Effect of better living conditions on the health of mother and child
How did public health reforms, urbanization, immigration, and environmental conditions shape maternal and infant health in Brazil during the first half of the twentieth century? The research project Vital Republic: Maternal and Infant Health in Early-Twentieth-Century Brazil must shed light on this critical period of Brazilian history. The NWO is making €50,000 available for this research within the framework of the SGW Open Competition XS 2026.
In this project Daniel Franken focuses on thousands of maternity hospital records from São Paulo between 1901 and 1950 to construct the first large-scale historical dataset of birth outcomes for Brazil. The study looks at indicators such as birthweight, stillbirths, and maternal mortality, which provide valuable insights into living standards, health inequalities, and the broader demographic transition.
By linking these records to information on sanitation infrastructure, flooding, climate conditions, and housing, the project investigates how social and environmental factors influenced health at the very beginning of life.

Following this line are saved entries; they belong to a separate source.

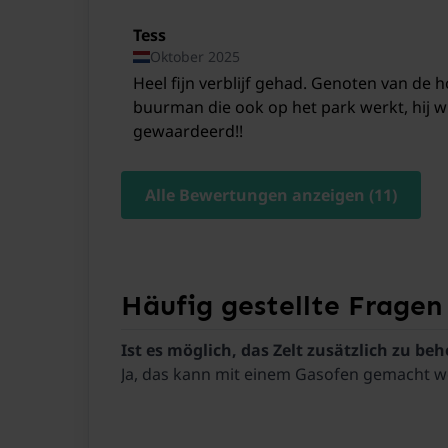
hot, the heater worked well too. The cam
Tess
nice atmosphere. The car registration sy
Oktober 2025
was able to access the site with no probl
Heel fijn verblijf gehad. Genoten van de ho
The hot tub was nice once we got the te
buurman die ook op het park werkt, hij w
really enjoyed our stay!
gewaardeerd!!
Alle Bewertungen anzeigen (11)
Häufig gestellte Fragen
Ist es möglich, das Zelt zusätzlich zu be
Ja, das kann mit einem Gasofen gemacht we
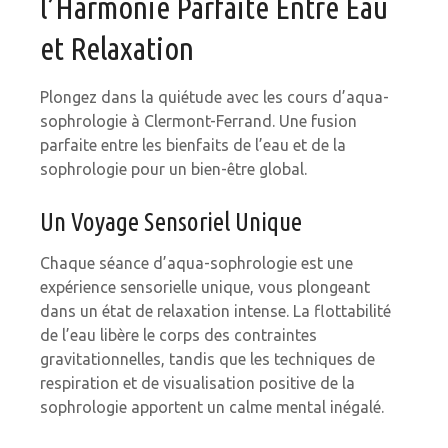
l’Harmonie Parfaite Entre Eau
et Relaxation
Plongez dans la quiétude avec les cours d’aqua-
sophrologie à Clermont-Ferrand. Une fusion
parfaite entre les bienfaits de l’eau et de la
sophrologie pour un bien-être global.
Un Voyage Sensoriel Unique
Chaque séance d’aqua-sophrologie est une
expérience sensorielle unique, vous plongeant
dans un état de relaxation intense. La flottabilité
de l’eau libère le corps des contraintes
gravitationnelles, tandis que les techniques de
respiration et de visualisation positive de la
sophrologie apportent un calme mental inégalé.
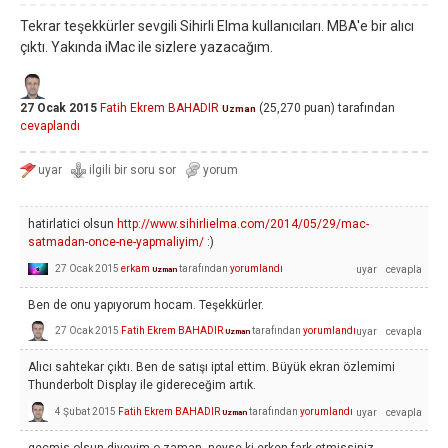
Tekrar teşekkürler sevgili Sihirli Elma kullanıcıları. MBA'e bir alıcı
çıktı. Yakında iMac ile sizlere yazacağım.
27 Ocak 2015
Fatih Ekrem BAHADIR
(
25,270
puan)
tarafından
Uzman
cevaplandı
hatirlatici olsun
http://www.sihirlielma.com/2014/05/29/mac-
satmadan-once-ne-yapmaliyim/
:)
27 Ocak 2015
erkam
tarafından
yorumlandı
Uzman
Ben de onu yapıyorum hocam. Teşekkürler.
27 Ocak 2015
Fatih Ekrem BAHADIR
tarafından
yorumlandı
Uzman
Alıcı sahtekar çıktı. Ben de satışı iptal ettim. Büyük ekran özlemimi
Thunderbolt Display ile gidereceğim artık.
4 Şubat 2015
Fatih Ekrem BAHADIR
tarafından
yorumlandı
Uzman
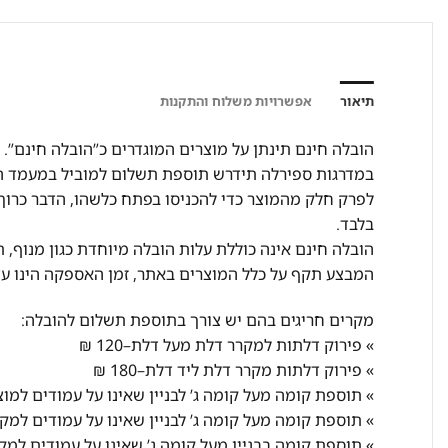
תיאור
אפשרויות משלוח והתקנות
הובלה חינם תינתן על מוצרים המוגדרים כ”הובלה חינם”.
מ
במדרגות ספיר
לה תידרש תוספת
תשלום למוביל במעמד הה
לפרק חלק מהמוצר כדי להכניסו בפתח כלשהו, הדבר כרוך
בלבד.
הובלה חינם אינה כוללת עלות הובלה מיוחדת כ
גון מנוף,
המבצע תקף על כלל המוצרים באתר, זמן האספקה הינו עד 7 ימ
מקרים חריגים בהם יש צורך בתוספת תשלום להובלה:
» פירוק דלתות למקרר דלת מעל דלת–120 ₪
» פירוק דלתות מקרר דלת ליד דלת–180 ₪
» תוספת קומה מעל קומה ג’ לבניין שאינו על עמודים למוצר ל
» תוספת קומה מעל קומה ג’ לבניין שאינו על עמודים למקרר 
» תוספת קומה בבניין מעל קומה ג’ שאינו על עמודים למקרר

The research will produce a fully documented historical dataset that can be used to study health, inequality, and human development in Latin America. More broadly, the project seeks to understand how investments in public health and infrastructure contributed to improvements in population health and whether those benefits were shared equally across different social and immigrant groups.
Daniel Franken: ‘I would consider the project successful if it produces one of the first large-scale datasets on maternal and infant health for Latin America in this period. And it should help us better understand how public health investments and social conditions affected human development over time.’ Franken hopes the project will contribute to broader debates about social and racial inequality, public health infrastructure, and the long-term origins of health disparities.
‘I believe the research is important because many contemporary inequalities in maternal and infant health have deep historical roots. By studying these processes historically, we can better understand how environmental conditions, public health policy, and social inequality interact over time’, according to Franken. The project also brings attention to regions and populations that are often underrepresented in global historical health research.